Several bladder-preservation studies, including those conducted by our team, have already shown encouraging results in patients with HER2-overexpressing tumors (IHC 2+/3+). Many patients have successfully preserved their bladder, leading to meaningful improvements in quality of life.

Nevertheless, it is important to recognize that every patient’s disease is unique. While HER2-targeted ADCs offer new hope for bladder preservation, treatment decisions should always be based on comprehensive evaluation by experienced clinicians to ensure the most appropriate personalized treatment strategy and the best possible outcomes.


Oncology Frontier – UroStream

This treatment strategy currently targets patients with cT2–4aN0M0 disease and HER2 IHC 2+/3+ expression. Looking ahead, what additional opportunities do you see for disitamab vedotin-based approaches in urothelial carcinoma?

Professor Wenlong Zhong:

This study adopted a relatively conservative enrollment strategy, focusing on patients with HER2 IHC 2+/3+ expression. However, large clinical trials and real-world clinical experience have already demonstrated that patients with HER2 IHC 1+ expression and above can also benefit from disitamab vedotin-based treatment in the first-line advanced setting. These findings suggest that the therapeutic benefits of disitamab vedotin may extend across a broader HER2-expressing population.

Accordingly, future research will expand eligibility to include patients with low HER2 expression.

At the same time, treatment is moving progressively earlier in the disease course. Our team has already expanded research into high-risk NMIBC, investigating a combination of BCG and disitamab vedotin with the goal of bringing precision therapy to more patients with earlier-stage disease. Preliminary findings have been highly encouraging, and the relevant clinical studies are advancing steadily.

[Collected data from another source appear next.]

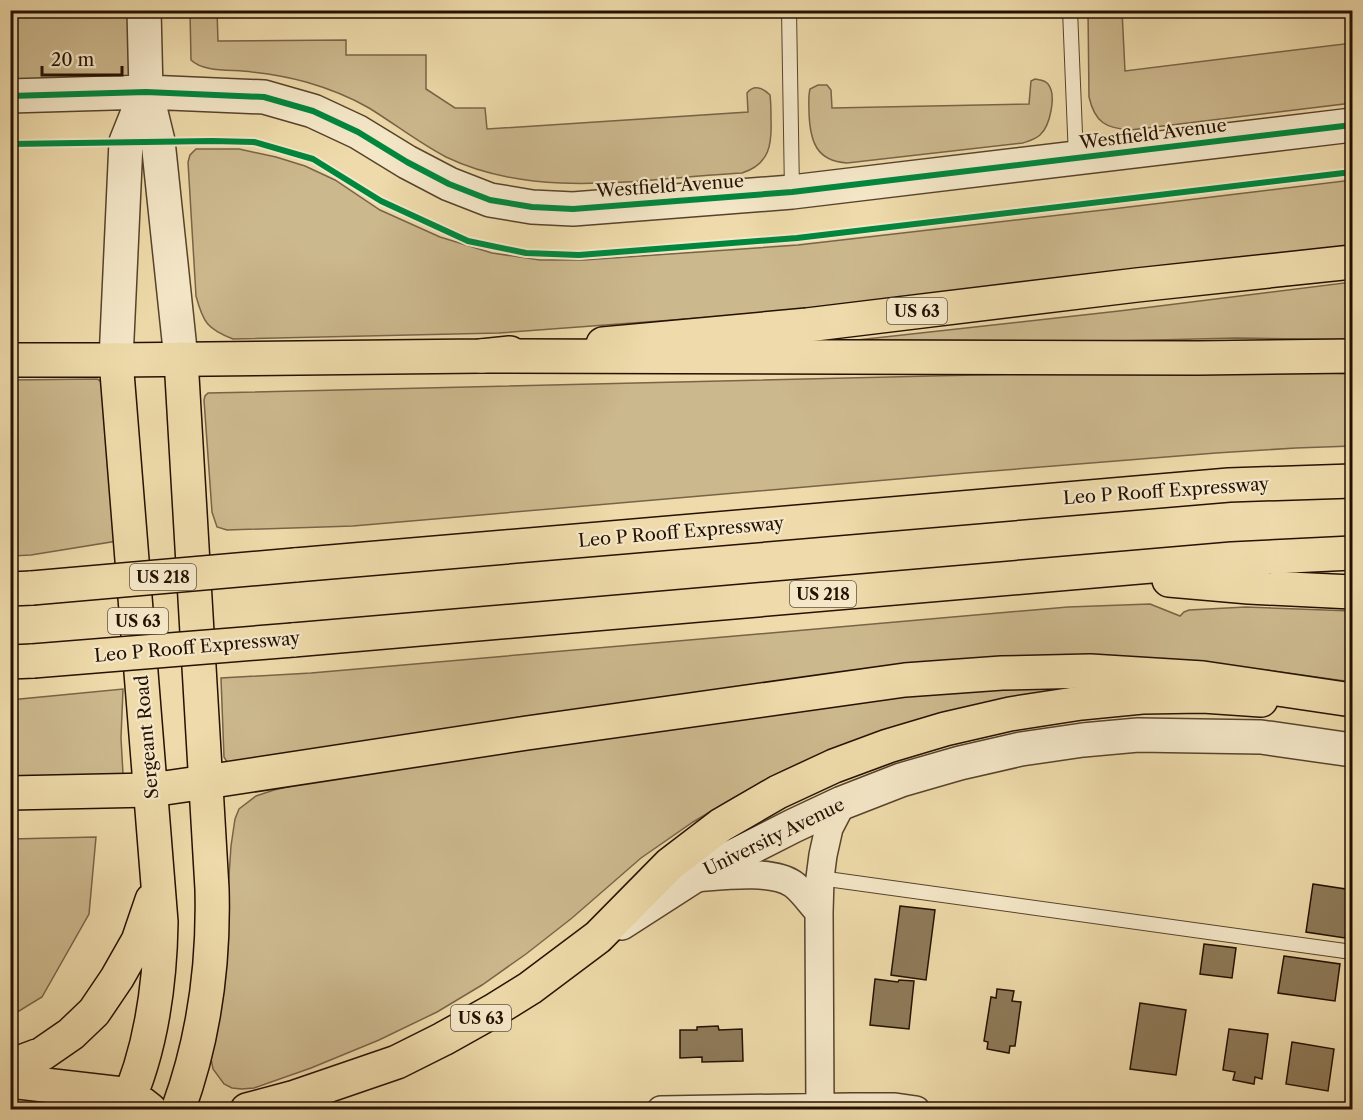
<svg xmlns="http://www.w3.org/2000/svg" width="1363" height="1120" font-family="'Libre Caslon Text',serif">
  <rect width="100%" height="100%" fill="#eedaaa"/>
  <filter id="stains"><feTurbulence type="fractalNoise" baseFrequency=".00333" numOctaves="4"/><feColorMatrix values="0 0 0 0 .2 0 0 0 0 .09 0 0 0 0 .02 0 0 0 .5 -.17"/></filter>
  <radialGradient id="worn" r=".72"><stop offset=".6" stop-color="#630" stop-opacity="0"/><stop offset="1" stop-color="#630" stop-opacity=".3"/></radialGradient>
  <path fill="#ccb88d" stroke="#786448" stroke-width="1.5" d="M10 11H144L146 92 11 96Z
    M190 11H217L218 41 346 40V55H426V89L455 108H485L487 129 748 112 747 93C754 84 763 88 770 95 771 103 771 111 771 119 772 144 770 164 742 173 644 178 538 201 446 157 419 143 395 124 369 108 350 97 327 88 306 82 288 77 270 74 252 72 234 69 204 73 191 60Z
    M1088 11H1122L1125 71 1352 43V103L1130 130C1106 128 1095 123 1089 97Z
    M1035 79C1040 80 1045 80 1048 84 1057 95 1050 126 1040 135 1036 139 1029 141 1023 143L847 163C816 161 810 141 809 113 809 105 808 97 810 89L818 85H827L831 90 832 108 1029 104 1031 81Z
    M196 149H239L276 157 305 166 335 180 380 210 440 237 492 253 540 260H584L798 245 1112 209 1352 180V249L958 294 713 317 499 333 233 339C207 329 203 322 196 296L188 162 190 155Z
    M1352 282V340L1236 338 991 344 839 342 1119 311Z
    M1272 371 1352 374V446L1296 448 1216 453 967 473 353 526 227 530 217 527 212 512 204 400 205 396 208 393 1023 374Z
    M97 379 104 383 117 541 31 555 11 556V380Z
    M1150 604 1180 616 1184 612 1189 610 1246 607 1352 611V682L1267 670 1167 661 232 764 227 762 224 757 221 678 311 673 1068 607Z
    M1059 686V690L840 746 783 771 735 797 693 822 641 858 572 918 526 954 482 985 437 1012 379 1040 311 1068 254 1088 242 1089 232 1088 224 1084 213 1069 211 1059 224 985 228 948V891L231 846 235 819 239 809 256 796 274 790 320 779 918 692Z
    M123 689 121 738 123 774 11 780 10 700Z
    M96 837 89 914 42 997 11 1016V839Z"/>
  <path fill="#8e7a59" stroke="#251102" stroke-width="1.5" d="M1313 884 1352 890 1345 938 1306 932Z
    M900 906 935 910 926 980 891 975Z
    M1204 944 1236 948 1232 978 1200 974Z
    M1284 956 1340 964 1335 1001 1278 993Z
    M875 979 898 982 899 980 914 981 909 1029 870 1025Z
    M997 989 1014 991 1012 1001 1021 1002 1015 1046H1010L1009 1053 987 1049 988 1042 984 1041 991 997 996 998Z
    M1140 1003 1186 1010 1176 1075 1130 1069Z
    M718 1026 719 1030 742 1029 743 1061 702 1062V1057L680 1058V1030H697V1027Z
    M1229 1029 1268 1034 1262 1079 1255 1077 1254 1084 1233 1080 1235 1072 1223 1070Z
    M1292 1042 1334 1049 1328 1091 1286 1084Z"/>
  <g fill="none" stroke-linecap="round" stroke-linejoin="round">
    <defs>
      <path id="service" d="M789 10 792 192
        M1070 10 1076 158
        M820 878 1352 952"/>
      <path id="minor" d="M695 878C721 876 772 869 793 884 801 889 812 905 819 912
        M661 1110 851 1107H895L916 1110
        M820 1110 819 912 820 878 823 855 829 828 842 803"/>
      <path id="tertiary" d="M144 10 146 92 158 141 181 359
        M10 96 146 92 264 97 313 111 358 132 407 162 449 184 490 200 532 207 573 209 792 192 1352 125
        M116 360 126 142 146 92
        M621 923 691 878 793 826 842 803 901 780 960 763 1021 749 1083 740 1138 735 1261 737 1352 750"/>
      <path id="primary" d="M116 360 161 922C160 985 151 1052 124 1110
        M151 790 206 782
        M10 1066 42 1054 71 1034 94 1012 117 978 138 941 152 900
        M10 1081 131 1095 150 1110
        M178 1110C204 1039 214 963 212 889L181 359
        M247 1110 292 1098 397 1062 443 1039 493 1011 530 988 598 937 670 864 721 825 778 792 834 766 888 746 945 729 1010 714 1081 703 1142 697 1203 696 1261 700"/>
      <path id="trunk" d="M603 344 807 325 1137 285 1352 262
        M116 360 481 356 510 353
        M206 782 527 733 905 680 1002 673 1090 671 1203 678 1352 700"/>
      <path id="motorway" d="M481 356 1198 358 1352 356
        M10 360H116
        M295 565 1229 485 1352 481
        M1169 580 1249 587 1352 592
        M10 589 32 588
        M293 640 1232 559 1352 553
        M10 662 33 661
        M10 793 151 790"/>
    </defs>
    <use href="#service" stroke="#57432c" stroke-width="16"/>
    <use href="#minor" stroke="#57432c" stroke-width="30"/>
    <use href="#tertiary" stroke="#57432c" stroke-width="36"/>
    <use href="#primary" stroke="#251102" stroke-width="36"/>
    <use href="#trunk" stroke="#251102" stroke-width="36"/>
    <use href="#motorway" stroke="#251102" stroke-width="36"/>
    <use href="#service" stroke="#f4e7c8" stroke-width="14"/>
    <use href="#minor" stroke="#f4e7c8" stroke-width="27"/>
    <use href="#tertiary" stroke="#f4e7c8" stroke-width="33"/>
    <use href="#primary" stroke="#eedaaa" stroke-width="33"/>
    <use href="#trunk" stroke="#eedaaa" stroke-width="33"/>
    <use href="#motorway" stroke="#eedaaa" stroke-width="33"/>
    <defs>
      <path id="motorway-bridge" d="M32 588 295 565
        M33 661 293 640"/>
    </defs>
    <use href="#motorway-bridge" stroke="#251102" stroke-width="36" stroke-linecap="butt"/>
    <use href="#motorway-bridge" stroke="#eedaaa" stroke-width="33"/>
    <defs>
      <path id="cycleway" d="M10 96 146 92 264 97 313 111 358 132 407 162 449 184 490 200 532 207 573 209 792 192 1352 125
        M10 144 212 141 254 142 313 159 381 201 468 241 526 253 579 255 797 238 1352 172"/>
    </defs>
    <use href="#cycleway" stroke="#f4e7c8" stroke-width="10"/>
    <use href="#cycleway" stroke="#00873e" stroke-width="6"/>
  </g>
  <g text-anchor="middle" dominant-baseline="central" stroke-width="4.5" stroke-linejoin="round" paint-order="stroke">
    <g fill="#f4e7c8" stroke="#63513d" stroke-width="1.5">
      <rect x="887" y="298" width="60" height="26" rx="4.5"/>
      <rect x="130" y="564" width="66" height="26" rx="4.5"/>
      <rect x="790" y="581" width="66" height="26" rx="4.5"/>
      <rect x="108" y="608" width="60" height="26" rx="4.5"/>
      <rect x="451" y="1005" width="60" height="26" rx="4.5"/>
    </g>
    <g font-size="16" font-weight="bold" fill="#251102">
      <text x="917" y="311">US 63</text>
      <text x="163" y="577">US 218</text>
      <text x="823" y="594">US 218</text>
      <text x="138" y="621">US 63</text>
      <text x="481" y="1018">US 63</text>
    </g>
    <g font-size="18" fill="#251102" stroke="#f4e7c8">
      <text transform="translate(1153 134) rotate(-7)">Westfield Avenue</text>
      <text transform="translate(670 186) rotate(-4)">Westfield Avenue</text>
      <text transform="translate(1166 491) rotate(-4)">Leo P Rooff Expressway</text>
      <text transform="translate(681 532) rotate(-5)">Leo P Rooff Expressway</text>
      <text transform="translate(197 647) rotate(-5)">Leo P Rooff Expressway</text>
      <text transform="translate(147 737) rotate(-95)">Sergeant Road</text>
      <text transform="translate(774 837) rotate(-26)">University Avenue</text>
    </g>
  </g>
  <rect width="1363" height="1120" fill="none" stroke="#eedaaa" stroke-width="36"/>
  <rect x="12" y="12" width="1339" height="1096" fill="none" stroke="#251102" stroke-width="3"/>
  <rect x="18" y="18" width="1327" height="1084" fill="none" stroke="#251102" stroke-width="1.5"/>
  <path d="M42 66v9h80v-9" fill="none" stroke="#251102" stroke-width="3"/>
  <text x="51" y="66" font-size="18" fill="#251102" stroke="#f4e7c8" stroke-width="4.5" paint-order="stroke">20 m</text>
  <rect width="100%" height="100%" filter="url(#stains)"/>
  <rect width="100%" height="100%" fill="url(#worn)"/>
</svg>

From a precision medicine perspective, we are also developing a molecular classification system for HER2-positive patients. Through detailed molecular characterization, we aim to identify individuals most likely to benefit from therapy while exploring additional combination strategies for those with less favorable responses.

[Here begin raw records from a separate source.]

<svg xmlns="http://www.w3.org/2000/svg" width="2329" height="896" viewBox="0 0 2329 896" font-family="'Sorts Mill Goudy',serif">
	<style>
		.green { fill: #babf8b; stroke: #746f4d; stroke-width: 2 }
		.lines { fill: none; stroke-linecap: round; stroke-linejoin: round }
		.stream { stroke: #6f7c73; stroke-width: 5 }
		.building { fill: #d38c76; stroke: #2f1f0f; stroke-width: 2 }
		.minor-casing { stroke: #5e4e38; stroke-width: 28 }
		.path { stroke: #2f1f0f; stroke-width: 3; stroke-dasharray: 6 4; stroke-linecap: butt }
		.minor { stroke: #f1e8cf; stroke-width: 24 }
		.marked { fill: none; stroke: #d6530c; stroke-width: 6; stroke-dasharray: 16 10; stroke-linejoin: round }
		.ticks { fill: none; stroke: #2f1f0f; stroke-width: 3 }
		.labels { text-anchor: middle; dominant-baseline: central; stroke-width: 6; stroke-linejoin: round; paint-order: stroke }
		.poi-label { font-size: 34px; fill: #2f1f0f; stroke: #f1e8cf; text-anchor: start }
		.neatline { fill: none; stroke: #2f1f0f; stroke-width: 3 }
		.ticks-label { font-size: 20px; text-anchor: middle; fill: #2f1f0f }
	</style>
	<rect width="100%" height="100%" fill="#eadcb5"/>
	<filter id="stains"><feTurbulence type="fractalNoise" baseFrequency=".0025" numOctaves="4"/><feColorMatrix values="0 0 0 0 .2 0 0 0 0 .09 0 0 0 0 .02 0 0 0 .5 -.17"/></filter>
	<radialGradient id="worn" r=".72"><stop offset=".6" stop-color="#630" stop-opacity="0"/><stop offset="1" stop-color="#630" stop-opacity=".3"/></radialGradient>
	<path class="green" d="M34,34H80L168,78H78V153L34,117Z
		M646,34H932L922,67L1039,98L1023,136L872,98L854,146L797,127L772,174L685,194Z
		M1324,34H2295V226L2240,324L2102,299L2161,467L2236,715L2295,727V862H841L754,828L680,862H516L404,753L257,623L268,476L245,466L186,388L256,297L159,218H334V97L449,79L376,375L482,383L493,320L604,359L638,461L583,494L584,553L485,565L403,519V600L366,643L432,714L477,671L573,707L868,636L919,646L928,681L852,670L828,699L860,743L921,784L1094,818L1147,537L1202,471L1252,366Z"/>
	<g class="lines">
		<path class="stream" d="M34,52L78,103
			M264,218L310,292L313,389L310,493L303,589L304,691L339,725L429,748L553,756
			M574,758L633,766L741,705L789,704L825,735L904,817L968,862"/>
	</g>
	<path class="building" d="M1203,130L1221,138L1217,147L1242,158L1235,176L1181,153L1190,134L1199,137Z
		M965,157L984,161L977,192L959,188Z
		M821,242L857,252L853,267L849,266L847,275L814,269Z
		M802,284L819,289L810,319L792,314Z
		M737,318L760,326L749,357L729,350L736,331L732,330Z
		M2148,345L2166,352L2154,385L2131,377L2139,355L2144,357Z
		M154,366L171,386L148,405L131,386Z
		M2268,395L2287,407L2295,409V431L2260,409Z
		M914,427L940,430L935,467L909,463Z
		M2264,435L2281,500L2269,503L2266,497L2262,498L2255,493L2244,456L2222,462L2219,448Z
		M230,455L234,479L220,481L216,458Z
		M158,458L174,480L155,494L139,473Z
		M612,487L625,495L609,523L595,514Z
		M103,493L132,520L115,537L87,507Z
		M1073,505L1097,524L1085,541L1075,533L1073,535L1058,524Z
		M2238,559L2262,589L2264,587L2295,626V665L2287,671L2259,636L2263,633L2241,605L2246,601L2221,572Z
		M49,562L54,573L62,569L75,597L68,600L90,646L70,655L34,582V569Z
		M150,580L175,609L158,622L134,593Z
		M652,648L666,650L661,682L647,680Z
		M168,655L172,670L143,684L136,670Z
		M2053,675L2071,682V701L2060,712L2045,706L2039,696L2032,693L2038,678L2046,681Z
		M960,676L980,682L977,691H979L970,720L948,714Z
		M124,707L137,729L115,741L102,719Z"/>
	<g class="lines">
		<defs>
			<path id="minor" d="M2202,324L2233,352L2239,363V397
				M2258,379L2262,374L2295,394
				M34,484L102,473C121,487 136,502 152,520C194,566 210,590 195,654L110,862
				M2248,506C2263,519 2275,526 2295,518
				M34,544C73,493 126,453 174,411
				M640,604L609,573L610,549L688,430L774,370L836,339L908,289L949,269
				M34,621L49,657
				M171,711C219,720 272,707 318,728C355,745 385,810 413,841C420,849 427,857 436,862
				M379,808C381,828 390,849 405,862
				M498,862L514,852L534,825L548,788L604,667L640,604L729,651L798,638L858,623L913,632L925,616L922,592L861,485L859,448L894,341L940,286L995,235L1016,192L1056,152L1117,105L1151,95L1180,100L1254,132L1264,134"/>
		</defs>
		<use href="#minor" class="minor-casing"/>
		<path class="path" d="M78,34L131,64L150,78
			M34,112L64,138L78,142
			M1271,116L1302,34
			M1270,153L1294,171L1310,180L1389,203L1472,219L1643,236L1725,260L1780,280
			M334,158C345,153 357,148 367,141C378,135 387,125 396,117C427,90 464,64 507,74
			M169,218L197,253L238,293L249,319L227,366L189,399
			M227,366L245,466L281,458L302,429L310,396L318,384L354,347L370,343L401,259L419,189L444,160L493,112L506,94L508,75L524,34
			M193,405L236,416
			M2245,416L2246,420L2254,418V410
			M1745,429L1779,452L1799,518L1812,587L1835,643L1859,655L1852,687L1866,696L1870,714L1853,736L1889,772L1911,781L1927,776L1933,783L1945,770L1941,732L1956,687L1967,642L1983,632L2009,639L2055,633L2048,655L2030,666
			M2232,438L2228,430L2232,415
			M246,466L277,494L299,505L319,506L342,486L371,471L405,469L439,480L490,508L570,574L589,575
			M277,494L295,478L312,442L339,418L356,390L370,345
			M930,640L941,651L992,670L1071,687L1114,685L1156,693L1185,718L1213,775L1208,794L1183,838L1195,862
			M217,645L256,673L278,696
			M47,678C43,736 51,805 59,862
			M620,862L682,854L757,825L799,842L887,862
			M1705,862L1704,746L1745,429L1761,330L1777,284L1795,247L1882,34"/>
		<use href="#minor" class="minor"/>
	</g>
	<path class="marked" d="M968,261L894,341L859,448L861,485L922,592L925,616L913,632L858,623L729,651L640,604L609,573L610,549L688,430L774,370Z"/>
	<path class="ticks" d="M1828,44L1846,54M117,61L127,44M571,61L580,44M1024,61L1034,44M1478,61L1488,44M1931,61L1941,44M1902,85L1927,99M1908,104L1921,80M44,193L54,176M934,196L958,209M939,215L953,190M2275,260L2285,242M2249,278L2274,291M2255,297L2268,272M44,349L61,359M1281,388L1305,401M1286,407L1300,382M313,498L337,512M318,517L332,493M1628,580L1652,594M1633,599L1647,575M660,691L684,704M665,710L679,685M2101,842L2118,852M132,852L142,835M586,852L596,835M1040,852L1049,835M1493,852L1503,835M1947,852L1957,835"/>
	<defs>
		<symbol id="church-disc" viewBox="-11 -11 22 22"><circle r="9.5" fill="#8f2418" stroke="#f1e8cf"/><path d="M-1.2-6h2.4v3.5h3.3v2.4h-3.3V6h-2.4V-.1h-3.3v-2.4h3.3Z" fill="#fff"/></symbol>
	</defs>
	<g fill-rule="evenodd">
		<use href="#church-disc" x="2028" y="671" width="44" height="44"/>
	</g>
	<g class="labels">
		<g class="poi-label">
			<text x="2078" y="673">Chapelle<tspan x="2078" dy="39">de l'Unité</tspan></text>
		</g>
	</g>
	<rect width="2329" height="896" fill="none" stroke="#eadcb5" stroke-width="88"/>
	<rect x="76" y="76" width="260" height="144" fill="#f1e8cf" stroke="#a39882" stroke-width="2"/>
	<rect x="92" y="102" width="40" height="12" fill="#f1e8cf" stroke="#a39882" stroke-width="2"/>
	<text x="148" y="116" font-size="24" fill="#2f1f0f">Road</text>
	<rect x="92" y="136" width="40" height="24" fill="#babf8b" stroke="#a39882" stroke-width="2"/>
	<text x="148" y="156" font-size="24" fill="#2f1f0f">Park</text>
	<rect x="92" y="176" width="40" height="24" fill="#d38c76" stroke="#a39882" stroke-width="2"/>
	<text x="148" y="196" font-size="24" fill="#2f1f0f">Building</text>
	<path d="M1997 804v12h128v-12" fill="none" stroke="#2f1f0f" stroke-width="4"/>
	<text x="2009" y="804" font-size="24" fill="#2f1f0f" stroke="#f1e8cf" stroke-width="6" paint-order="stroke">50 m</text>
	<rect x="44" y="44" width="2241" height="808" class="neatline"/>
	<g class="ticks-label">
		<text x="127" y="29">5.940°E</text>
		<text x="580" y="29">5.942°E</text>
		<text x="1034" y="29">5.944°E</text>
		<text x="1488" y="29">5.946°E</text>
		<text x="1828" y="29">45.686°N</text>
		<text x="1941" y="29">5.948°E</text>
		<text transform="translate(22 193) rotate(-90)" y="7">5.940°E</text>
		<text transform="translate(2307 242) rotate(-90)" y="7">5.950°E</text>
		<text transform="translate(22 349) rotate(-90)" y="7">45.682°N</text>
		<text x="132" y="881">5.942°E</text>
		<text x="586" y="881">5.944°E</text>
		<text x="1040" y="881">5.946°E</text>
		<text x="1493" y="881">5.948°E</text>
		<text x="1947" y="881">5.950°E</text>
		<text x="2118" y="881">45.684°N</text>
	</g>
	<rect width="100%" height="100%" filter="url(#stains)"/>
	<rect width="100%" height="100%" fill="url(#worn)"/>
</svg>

We have recently initiated a biomarker-driven clinical study in which one cohort receives disitamab vedotin plus toripalimab, while another cohort receives additional therapies on top of this backbone regimen. The goal is to provide increasingly individualized neoadjuvant treatment options and ultimately improve patient outcomes.

We have also established a multidimensional, dynamic monitoring framework for patients undergoing bladder-preservation therapy. Conventional surveillance methods include MRI, TURBT, and urine cytology, allowing assessment of both intravesical and extravesical disease.

In addition, we have incorporated advanced technologies such as circulating tumor DNA (ctDNA), urinary tumor DNA (utDNA), and a proprietary urine methylation assay to facilitate earlier detection of recurrence risk. Once signs of recurrence are identified, intensified treatment can be rapidly implemented through systemic therapy, surgical intervention, or a combination of approaches to prevent disease progression.

Furthermore, we continue to explore the integration of metabolomic markers and DNA methylation biomarkers into our monitoring platform, expanding surveillance beyond traditional approaches and strengthening the safety framework supporting bladder-preservation treatment.